Job item :: The word "Document" marks the lines to copy; find all of them in the entries below.

Recorded data ::
╭──
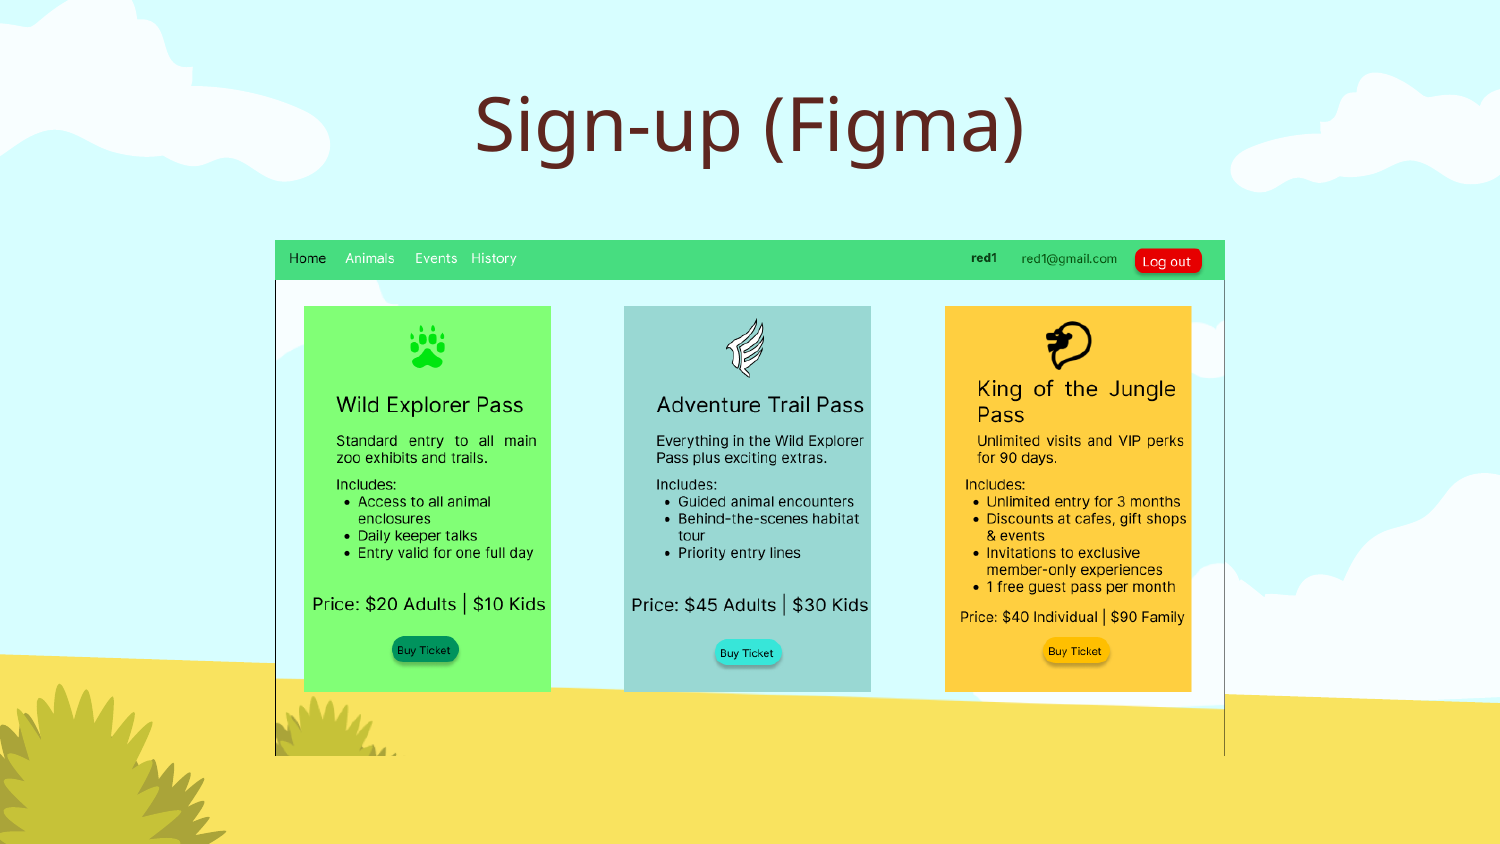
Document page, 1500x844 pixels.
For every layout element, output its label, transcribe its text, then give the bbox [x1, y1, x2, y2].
╰──
╭──
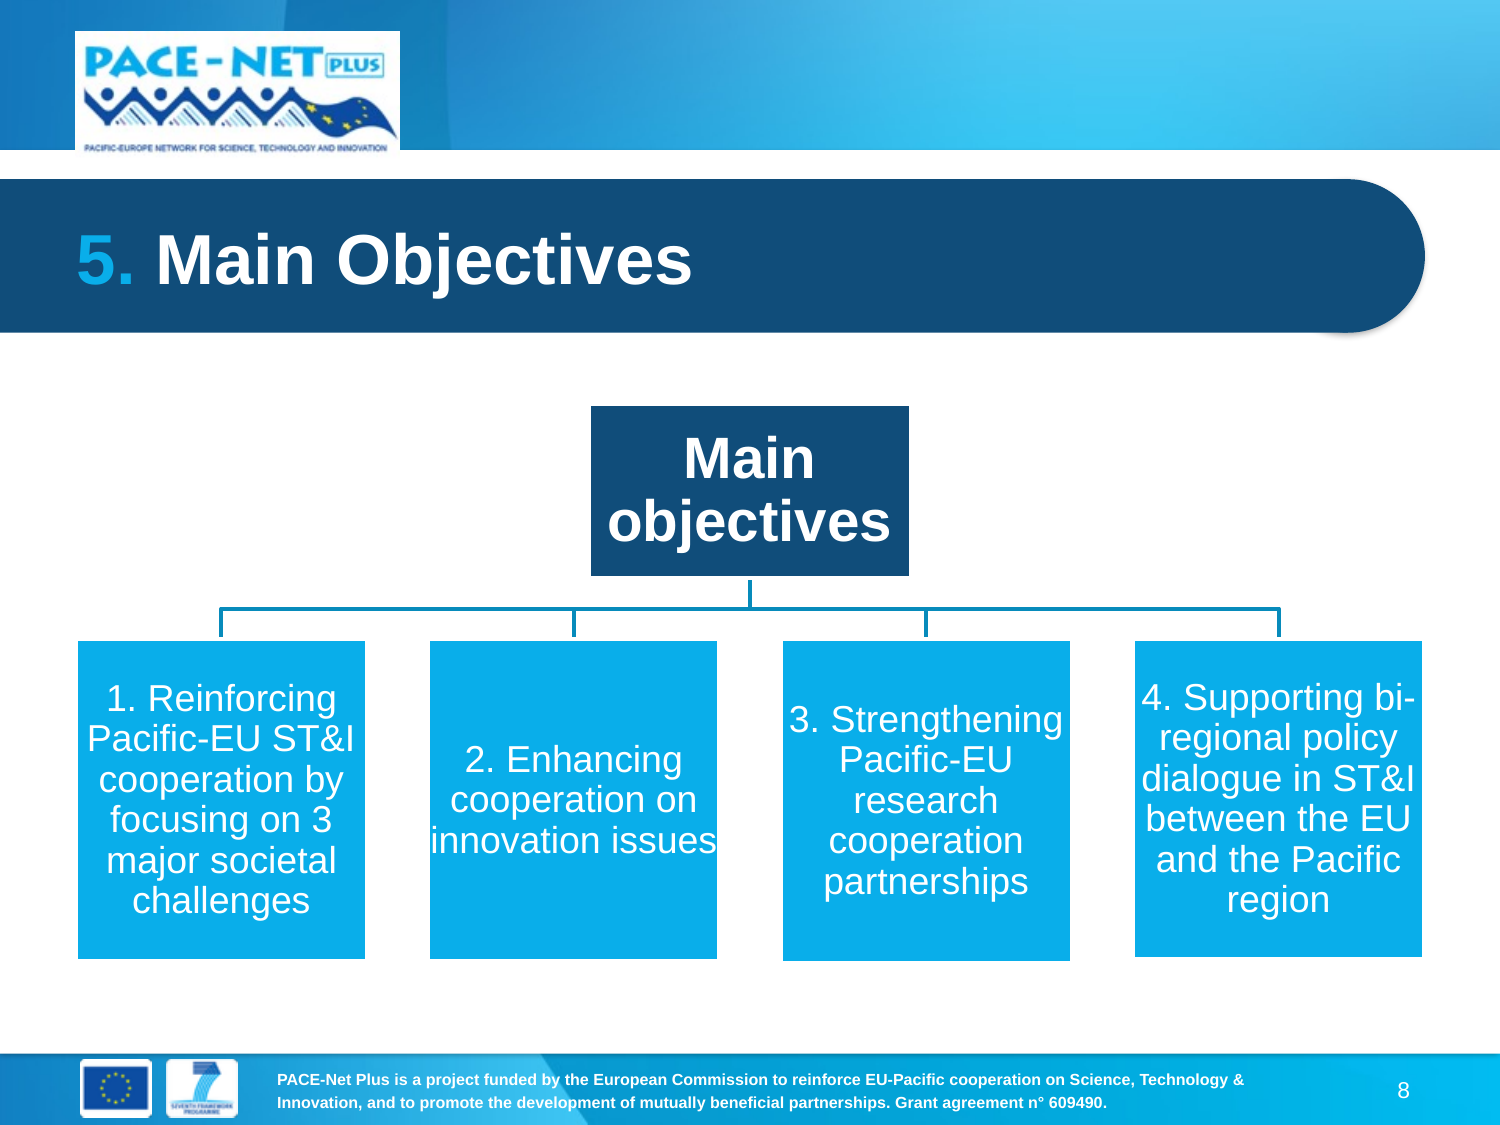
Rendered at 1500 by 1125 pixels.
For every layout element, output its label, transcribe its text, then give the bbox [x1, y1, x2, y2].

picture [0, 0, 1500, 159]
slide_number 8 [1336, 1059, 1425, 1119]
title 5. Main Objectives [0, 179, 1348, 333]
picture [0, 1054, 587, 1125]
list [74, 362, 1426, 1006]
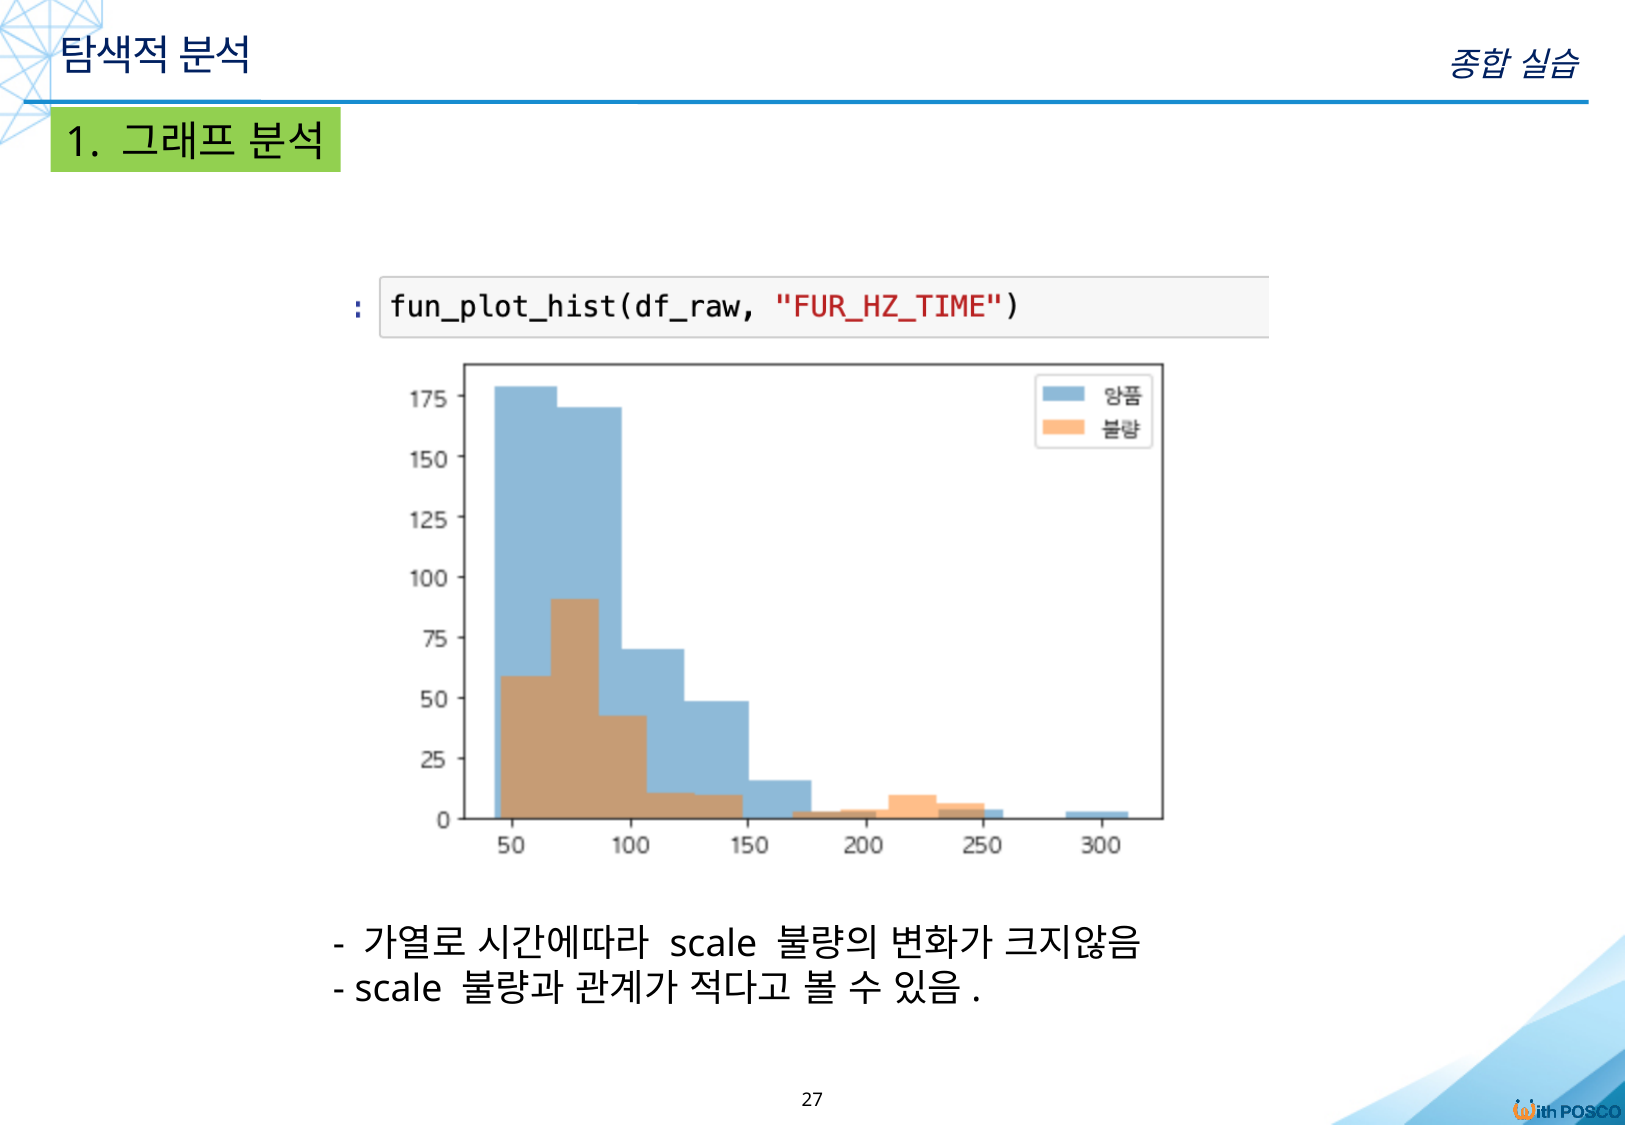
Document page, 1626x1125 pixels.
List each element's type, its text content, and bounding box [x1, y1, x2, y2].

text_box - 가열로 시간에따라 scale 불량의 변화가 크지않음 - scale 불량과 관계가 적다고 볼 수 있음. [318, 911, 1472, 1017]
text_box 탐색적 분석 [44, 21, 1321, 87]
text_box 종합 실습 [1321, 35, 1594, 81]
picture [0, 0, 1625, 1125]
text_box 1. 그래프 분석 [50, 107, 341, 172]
╰──
╭──
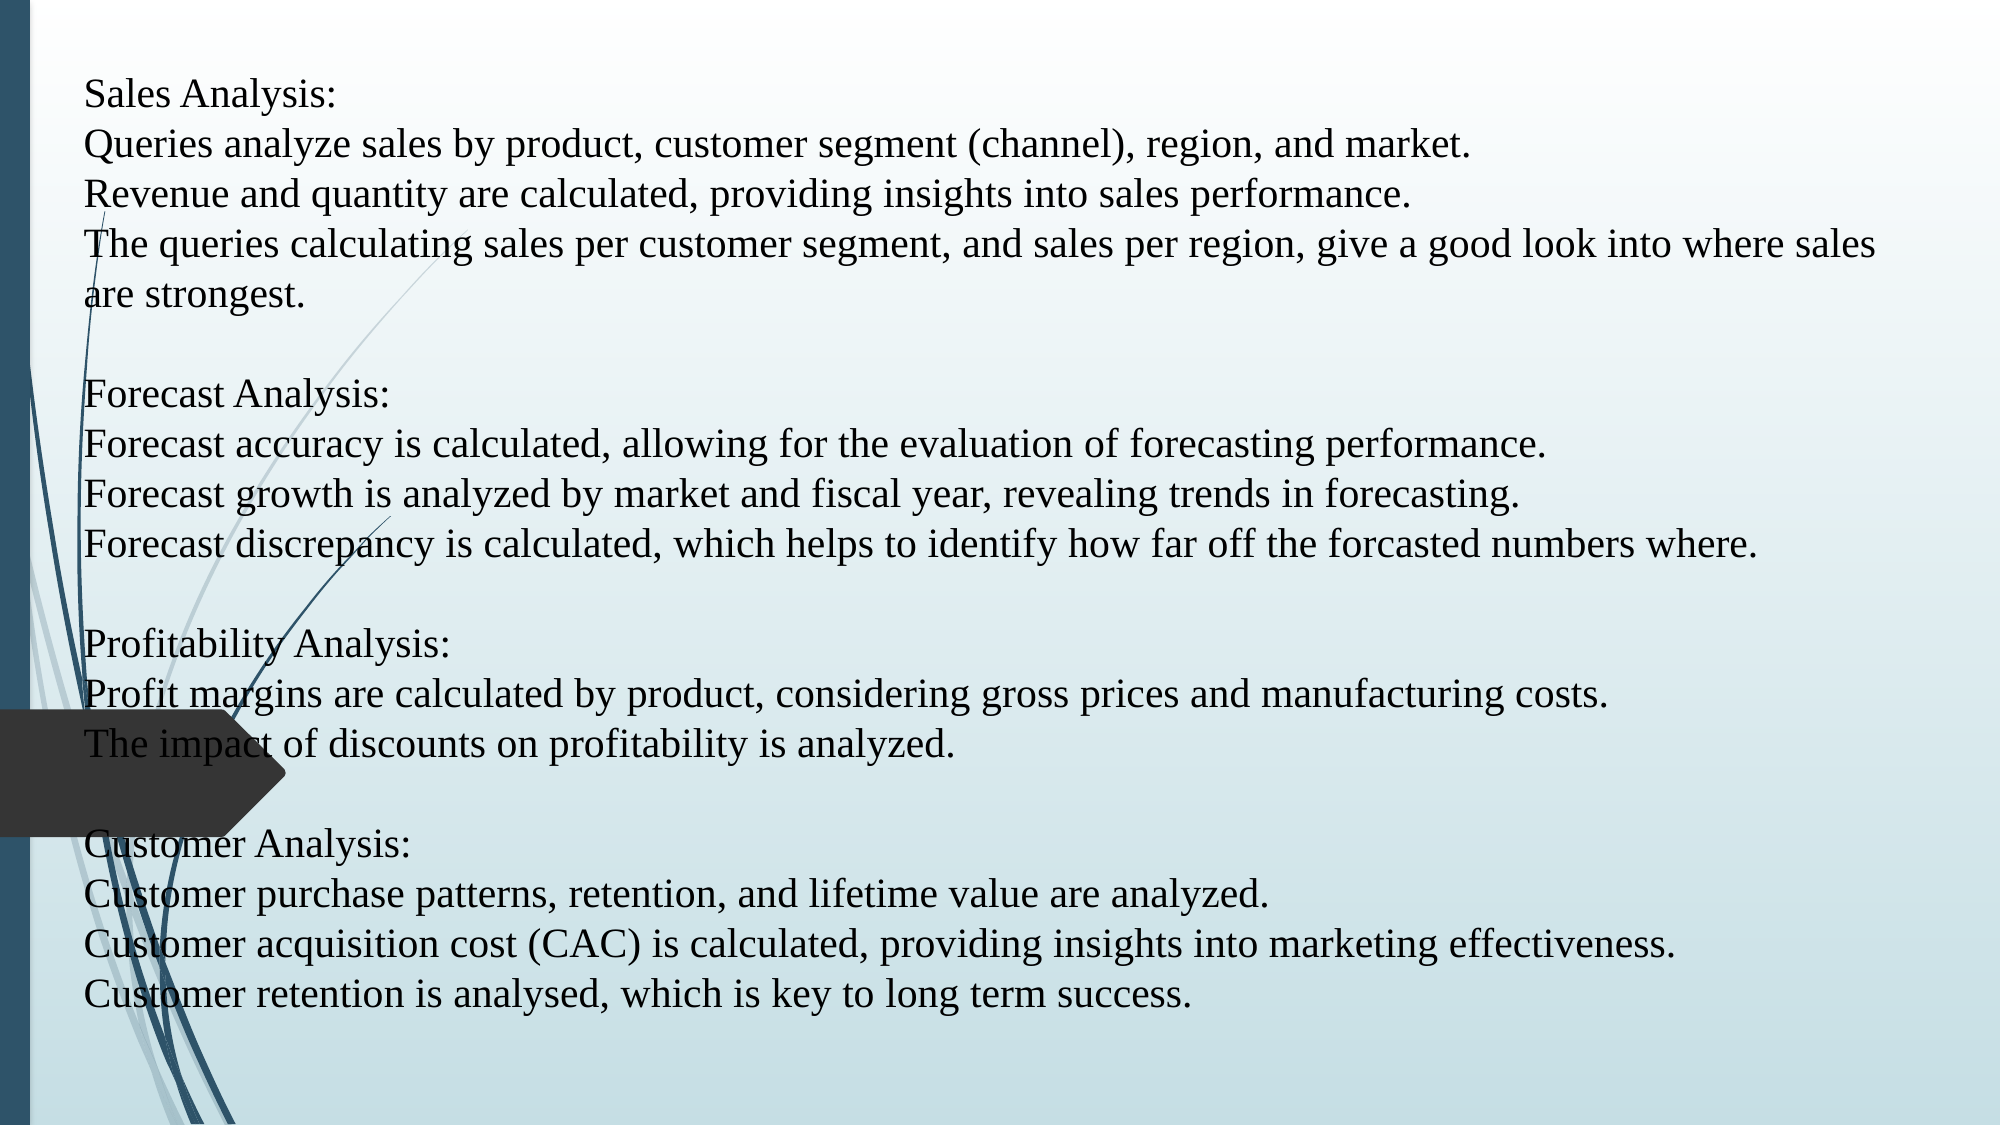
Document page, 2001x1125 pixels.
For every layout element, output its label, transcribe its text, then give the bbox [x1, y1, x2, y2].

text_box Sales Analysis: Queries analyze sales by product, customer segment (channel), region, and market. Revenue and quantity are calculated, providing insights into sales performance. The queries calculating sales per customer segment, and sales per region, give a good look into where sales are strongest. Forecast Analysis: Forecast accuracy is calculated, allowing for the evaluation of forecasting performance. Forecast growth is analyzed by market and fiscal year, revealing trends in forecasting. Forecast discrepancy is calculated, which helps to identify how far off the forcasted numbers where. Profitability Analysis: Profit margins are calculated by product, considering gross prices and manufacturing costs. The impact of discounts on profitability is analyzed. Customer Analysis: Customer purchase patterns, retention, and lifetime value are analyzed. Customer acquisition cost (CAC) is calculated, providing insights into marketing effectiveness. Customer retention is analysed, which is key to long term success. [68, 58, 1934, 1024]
╰──
Answer box ::
Document page, 1500x844 pixels.
Document page, 1626x1125 pixels.
Document page, 2001x1125 pixels.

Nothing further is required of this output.